*Task details*: For each line below that contains the word "size", return that line.

*Extracted entries*:
Start of Block

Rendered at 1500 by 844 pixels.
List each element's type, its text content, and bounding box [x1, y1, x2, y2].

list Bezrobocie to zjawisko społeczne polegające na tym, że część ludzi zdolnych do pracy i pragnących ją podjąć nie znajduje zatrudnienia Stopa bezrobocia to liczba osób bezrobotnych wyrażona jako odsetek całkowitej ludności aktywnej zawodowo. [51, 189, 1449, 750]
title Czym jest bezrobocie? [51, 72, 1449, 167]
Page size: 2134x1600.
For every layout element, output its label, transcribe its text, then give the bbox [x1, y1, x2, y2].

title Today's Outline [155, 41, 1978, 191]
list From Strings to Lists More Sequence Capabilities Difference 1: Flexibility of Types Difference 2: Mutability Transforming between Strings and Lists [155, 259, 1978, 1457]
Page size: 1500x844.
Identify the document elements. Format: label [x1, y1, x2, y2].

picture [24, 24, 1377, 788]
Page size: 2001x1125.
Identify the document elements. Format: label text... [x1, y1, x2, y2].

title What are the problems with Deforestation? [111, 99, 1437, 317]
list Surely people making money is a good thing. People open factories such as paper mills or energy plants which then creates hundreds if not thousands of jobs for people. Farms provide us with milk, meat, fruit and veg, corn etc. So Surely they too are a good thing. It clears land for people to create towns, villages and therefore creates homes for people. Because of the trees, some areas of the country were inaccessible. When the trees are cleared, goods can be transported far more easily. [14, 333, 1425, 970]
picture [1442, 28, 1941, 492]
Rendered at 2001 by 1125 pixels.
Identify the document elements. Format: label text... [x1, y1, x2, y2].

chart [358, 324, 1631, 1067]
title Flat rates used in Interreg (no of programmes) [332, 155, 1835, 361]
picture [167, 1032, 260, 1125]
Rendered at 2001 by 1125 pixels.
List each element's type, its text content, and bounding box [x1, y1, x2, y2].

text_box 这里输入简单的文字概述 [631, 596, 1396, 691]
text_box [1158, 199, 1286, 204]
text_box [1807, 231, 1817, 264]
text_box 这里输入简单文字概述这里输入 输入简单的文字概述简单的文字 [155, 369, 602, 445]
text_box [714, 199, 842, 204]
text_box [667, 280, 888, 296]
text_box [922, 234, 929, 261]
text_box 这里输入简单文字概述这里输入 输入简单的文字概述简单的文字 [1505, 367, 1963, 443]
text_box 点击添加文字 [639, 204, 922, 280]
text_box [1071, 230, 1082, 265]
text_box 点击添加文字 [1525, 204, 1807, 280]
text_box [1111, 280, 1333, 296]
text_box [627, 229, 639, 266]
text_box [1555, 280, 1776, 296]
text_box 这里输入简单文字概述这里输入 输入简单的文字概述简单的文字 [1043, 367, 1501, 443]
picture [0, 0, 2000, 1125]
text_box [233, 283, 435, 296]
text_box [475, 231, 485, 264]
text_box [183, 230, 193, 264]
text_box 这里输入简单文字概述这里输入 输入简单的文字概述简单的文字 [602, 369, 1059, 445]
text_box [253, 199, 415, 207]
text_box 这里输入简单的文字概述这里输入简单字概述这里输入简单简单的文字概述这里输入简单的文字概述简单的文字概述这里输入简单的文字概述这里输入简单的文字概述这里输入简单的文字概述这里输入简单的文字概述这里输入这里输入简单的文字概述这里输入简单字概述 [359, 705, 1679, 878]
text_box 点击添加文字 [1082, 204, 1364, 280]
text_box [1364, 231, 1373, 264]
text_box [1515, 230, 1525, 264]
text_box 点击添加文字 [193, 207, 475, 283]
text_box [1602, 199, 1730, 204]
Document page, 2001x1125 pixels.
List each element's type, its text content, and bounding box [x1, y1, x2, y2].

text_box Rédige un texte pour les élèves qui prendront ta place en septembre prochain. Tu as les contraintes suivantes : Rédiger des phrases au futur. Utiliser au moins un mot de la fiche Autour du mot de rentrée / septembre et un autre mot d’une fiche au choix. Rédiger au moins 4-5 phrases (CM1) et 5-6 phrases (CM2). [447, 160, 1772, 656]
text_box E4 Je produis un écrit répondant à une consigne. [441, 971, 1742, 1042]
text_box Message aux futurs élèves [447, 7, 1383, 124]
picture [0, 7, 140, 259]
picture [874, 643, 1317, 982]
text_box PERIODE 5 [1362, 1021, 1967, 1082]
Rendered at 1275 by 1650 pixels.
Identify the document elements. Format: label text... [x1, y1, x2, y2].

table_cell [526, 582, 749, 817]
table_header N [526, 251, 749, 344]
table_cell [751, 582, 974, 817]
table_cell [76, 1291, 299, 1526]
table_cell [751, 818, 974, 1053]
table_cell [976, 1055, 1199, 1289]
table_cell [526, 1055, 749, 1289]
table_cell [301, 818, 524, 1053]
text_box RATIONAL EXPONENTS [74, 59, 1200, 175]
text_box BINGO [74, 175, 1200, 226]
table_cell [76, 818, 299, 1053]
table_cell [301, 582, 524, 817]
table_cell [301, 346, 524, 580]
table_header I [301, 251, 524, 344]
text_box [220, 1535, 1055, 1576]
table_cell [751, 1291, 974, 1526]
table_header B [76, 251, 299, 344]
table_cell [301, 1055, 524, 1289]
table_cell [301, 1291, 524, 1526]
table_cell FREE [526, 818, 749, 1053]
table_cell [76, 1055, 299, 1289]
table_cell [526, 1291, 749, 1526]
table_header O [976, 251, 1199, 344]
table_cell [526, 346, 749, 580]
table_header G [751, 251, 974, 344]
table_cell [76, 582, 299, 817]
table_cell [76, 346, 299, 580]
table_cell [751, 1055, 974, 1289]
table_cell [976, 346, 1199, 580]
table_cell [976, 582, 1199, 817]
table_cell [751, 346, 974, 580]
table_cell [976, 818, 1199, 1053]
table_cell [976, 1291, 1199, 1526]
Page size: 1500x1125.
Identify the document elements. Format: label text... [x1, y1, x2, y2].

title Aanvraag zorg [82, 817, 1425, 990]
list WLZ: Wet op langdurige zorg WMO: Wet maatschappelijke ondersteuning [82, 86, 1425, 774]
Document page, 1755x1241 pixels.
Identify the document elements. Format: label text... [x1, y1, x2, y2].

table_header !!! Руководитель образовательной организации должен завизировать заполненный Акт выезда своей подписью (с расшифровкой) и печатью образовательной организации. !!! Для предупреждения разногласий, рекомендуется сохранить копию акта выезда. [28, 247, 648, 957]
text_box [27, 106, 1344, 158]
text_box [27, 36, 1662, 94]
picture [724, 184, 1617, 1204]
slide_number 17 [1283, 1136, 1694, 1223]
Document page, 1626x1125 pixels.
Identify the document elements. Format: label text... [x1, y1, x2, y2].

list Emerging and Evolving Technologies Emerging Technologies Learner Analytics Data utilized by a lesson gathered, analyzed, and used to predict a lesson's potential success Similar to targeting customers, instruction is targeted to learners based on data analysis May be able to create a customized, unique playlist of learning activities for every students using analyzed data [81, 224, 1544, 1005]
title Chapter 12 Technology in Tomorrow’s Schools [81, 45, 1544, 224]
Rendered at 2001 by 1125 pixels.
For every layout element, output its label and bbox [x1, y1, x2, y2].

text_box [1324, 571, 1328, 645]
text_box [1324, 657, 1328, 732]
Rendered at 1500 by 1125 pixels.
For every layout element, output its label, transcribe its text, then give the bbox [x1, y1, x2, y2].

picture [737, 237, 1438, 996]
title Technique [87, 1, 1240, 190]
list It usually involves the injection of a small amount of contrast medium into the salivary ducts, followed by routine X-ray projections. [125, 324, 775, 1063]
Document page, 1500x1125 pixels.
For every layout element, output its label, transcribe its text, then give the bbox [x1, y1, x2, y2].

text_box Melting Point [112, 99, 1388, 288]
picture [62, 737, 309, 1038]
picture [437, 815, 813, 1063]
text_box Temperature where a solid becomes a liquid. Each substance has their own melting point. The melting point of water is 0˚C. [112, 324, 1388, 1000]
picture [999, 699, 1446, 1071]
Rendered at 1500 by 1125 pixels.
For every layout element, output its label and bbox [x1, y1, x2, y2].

End of Block

*Solution to this exercise*:
Page size: 2134x1600.
Page size: 1500x844.
Page size: 2001x1125.
Page size: 1500x1125.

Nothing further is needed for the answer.